Segment Open

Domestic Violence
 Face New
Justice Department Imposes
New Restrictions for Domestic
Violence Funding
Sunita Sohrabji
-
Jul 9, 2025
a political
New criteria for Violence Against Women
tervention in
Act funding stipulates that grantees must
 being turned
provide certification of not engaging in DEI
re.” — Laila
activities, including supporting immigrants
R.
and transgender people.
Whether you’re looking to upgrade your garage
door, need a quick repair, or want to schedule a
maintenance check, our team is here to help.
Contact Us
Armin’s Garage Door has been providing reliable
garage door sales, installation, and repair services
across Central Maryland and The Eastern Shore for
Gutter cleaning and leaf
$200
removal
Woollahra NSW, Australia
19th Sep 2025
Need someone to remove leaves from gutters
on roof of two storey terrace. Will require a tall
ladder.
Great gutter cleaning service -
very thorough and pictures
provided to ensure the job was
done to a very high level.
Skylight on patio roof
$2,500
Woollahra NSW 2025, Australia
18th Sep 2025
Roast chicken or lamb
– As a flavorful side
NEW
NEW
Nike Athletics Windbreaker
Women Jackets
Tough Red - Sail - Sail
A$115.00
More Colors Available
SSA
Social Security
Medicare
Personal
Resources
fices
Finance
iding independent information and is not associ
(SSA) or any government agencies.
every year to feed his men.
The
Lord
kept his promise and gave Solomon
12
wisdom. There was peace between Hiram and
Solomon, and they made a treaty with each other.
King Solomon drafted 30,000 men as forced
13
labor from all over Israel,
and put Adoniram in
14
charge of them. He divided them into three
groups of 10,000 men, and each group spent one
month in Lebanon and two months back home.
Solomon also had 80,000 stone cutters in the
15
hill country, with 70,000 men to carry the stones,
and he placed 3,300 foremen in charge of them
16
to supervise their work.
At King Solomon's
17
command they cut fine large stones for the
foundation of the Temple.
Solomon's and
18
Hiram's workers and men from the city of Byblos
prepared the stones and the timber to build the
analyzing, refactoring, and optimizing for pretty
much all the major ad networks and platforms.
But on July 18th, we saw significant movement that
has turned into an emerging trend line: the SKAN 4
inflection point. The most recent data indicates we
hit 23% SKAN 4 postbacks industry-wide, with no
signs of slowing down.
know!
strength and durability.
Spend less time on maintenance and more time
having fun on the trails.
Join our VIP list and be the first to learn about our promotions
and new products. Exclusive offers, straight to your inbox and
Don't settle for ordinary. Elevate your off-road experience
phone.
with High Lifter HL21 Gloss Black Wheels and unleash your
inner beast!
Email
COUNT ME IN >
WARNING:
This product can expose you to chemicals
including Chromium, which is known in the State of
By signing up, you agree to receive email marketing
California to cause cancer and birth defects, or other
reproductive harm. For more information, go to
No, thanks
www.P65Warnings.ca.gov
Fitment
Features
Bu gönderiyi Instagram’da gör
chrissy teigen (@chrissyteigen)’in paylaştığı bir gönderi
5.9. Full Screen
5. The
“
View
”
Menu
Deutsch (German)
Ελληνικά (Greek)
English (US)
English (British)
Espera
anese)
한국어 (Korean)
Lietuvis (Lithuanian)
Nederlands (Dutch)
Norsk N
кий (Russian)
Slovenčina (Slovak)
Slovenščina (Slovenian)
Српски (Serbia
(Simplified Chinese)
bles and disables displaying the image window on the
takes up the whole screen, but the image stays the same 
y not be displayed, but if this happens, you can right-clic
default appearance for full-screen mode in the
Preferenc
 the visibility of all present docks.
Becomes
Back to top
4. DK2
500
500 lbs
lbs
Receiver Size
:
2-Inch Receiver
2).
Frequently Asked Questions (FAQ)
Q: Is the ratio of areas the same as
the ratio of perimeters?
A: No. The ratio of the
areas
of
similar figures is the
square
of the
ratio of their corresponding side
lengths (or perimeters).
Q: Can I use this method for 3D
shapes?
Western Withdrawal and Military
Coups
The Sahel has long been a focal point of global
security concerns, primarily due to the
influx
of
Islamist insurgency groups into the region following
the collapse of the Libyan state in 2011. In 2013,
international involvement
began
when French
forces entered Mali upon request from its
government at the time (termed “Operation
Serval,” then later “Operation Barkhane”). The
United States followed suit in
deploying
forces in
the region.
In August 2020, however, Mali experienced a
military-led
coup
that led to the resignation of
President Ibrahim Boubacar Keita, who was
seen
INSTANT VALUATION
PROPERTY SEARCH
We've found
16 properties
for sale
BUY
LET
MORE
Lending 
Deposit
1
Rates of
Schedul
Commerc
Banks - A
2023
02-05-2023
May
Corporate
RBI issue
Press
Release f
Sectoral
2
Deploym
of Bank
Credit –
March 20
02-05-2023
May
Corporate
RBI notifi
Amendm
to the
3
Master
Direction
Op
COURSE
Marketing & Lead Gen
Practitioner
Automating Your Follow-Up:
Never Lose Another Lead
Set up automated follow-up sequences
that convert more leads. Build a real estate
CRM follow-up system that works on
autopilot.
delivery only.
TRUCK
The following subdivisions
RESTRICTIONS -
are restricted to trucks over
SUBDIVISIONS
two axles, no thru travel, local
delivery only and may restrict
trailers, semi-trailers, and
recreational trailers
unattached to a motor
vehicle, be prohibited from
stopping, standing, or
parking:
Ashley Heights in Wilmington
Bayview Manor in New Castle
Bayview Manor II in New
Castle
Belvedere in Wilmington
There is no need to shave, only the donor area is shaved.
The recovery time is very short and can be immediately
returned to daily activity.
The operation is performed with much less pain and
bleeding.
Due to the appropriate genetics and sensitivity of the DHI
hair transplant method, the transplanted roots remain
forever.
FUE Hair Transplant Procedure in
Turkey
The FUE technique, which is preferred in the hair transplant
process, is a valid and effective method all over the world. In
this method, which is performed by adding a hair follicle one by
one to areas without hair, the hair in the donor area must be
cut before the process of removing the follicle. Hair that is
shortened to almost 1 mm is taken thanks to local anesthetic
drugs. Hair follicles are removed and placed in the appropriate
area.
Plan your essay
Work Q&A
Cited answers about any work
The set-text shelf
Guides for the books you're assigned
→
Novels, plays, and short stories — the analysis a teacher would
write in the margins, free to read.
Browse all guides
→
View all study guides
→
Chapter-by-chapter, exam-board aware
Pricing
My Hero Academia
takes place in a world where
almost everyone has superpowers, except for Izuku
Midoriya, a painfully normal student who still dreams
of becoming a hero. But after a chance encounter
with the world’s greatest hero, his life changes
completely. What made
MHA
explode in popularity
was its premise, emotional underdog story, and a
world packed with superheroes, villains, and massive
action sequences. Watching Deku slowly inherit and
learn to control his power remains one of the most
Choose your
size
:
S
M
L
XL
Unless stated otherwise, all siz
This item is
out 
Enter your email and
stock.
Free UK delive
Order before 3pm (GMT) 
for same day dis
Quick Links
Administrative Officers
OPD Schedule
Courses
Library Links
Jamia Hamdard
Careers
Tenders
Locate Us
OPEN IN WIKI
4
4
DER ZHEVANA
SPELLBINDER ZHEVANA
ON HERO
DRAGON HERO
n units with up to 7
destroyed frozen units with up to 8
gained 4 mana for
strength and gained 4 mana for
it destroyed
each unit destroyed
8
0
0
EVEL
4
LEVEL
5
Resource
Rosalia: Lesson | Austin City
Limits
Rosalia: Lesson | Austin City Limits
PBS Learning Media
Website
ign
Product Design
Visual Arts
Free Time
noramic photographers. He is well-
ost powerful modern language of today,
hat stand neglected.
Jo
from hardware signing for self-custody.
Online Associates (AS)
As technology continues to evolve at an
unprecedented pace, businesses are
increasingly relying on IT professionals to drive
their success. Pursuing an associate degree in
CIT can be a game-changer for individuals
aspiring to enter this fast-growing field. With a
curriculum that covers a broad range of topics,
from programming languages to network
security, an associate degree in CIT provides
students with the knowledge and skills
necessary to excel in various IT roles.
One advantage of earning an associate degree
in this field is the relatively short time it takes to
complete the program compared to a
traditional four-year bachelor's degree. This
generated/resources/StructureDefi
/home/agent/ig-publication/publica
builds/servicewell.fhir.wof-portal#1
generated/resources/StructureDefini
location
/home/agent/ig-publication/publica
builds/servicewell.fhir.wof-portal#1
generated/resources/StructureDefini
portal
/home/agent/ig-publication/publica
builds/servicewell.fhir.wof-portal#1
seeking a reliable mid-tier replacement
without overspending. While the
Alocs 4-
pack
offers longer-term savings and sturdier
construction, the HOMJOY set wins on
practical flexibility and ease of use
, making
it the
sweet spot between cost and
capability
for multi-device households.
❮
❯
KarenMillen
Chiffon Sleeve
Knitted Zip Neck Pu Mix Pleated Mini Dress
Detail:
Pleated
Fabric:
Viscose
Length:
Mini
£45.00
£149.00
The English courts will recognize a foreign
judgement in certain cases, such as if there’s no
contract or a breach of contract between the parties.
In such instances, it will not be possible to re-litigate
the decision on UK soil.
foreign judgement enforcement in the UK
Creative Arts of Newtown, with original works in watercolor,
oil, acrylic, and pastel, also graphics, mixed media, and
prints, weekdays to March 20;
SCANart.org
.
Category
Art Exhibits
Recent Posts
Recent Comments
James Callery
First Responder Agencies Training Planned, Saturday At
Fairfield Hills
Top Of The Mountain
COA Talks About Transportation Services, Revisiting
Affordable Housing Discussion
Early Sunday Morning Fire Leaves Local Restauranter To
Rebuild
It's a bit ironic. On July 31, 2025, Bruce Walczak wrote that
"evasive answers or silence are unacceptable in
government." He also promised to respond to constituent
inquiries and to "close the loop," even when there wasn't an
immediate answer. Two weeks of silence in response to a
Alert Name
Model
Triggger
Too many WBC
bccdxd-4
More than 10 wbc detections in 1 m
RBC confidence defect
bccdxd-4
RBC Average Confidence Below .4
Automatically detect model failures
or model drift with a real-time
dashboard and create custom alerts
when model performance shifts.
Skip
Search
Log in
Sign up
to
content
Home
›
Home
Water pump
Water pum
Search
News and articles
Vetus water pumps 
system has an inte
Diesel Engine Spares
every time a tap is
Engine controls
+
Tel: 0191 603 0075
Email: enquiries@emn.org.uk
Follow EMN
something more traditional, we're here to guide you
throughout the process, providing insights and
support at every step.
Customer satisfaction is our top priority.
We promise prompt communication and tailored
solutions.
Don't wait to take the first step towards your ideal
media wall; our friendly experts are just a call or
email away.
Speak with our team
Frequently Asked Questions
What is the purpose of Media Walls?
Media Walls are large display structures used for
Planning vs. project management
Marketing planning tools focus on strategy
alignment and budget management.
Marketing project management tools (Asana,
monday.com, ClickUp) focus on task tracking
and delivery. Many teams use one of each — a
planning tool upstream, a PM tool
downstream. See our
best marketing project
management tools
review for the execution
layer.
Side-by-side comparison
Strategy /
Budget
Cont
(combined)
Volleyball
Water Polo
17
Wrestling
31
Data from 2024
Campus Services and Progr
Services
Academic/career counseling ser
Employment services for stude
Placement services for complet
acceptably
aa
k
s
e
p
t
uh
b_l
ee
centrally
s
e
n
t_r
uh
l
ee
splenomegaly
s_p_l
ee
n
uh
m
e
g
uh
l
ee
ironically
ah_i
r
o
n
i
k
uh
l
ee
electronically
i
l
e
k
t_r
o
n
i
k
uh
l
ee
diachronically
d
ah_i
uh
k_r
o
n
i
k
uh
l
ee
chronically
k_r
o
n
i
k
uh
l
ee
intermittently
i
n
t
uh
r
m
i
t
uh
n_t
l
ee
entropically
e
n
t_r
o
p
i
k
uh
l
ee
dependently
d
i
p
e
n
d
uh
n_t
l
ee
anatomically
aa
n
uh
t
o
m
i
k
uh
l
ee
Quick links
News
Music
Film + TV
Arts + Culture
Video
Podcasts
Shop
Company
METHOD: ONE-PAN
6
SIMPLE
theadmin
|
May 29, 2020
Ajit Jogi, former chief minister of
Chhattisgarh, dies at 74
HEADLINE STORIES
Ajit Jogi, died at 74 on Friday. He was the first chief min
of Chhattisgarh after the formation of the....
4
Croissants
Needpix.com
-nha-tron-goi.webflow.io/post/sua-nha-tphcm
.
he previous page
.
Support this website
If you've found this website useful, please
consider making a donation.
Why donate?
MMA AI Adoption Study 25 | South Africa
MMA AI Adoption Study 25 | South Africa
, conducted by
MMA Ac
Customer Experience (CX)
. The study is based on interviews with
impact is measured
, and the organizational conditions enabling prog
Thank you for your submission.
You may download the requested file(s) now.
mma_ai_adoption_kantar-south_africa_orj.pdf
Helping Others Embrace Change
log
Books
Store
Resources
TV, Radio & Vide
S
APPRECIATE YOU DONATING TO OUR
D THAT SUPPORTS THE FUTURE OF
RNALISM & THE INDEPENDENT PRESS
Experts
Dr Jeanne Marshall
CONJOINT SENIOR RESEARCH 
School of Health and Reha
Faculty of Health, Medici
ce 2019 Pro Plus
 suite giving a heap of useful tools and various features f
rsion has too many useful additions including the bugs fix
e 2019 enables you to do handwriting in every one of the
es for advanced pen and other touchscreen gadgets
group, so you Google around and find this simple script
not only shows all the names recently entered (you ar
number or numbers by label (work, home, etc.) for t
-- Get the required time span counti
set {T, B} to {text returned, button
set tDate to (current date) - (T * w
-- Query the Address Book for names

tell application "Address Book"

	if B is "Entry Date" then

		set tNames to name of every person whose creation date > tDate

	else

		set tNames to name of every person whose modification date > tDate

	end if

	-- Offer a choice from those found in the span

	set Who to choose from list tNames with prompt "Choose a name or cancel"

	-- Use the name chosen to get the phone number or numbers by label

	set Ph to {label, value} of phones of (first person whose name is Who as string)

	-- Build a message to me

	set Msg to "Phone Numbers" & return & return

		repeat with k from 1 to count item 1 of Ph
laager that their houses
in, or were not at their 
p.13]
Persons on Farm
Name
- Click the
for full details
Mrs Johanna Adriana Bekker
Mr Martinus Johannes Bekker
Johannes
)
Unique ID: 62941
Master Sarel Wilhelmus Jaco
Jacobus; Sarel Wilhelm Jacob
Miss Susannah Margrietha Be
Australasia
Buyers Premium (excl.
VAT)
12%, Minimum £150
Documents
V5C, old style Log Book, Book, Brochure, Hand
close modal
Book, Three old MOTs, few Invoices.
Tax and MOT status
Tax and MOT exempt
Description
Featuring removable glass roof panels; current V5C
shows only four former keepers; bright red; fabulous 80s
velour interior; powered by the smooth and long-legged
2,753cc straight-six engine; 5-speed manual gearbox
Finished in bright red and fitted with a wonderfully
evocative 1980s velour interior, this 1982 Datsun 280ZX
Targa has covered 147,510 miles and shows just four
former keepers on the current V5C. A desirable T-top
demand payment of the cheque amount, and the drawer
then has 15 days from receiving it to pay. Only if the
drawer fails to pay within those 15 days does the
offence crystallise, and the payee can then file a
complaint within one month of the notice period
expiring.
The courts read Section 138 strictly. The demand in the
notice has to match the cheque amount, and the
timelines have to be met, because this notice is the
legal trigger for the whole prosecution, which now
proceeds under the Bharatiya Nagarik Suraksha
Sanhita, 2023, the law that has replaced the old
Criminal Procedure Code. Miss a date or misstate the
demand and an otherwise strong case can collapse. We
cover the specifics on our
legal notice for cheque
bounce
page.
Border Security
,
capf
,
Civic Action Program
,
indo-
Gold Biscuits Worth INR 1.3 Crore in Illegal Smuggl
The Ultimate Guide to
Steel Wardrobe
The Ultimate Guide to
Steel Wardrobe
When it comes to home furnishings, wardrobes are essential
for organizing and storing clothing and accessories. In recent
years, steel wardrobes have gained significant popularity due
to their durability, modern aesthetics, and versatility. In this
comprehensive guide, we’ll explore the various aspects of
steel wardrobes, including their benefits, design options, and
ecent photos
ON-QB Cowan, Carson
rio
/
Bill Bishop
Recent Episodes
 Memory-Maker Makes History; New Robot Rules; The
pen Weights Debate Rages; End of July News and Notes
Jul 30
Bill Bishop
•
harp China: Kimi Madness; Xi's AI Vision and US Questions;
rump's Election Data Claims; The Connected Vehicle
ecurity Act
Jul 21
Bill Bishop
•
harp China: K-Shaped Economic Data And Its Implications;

Segment Closed

Written task |
Count the lines in the records that contain the string "Address", and reply with that number alone.

Worked solution |
2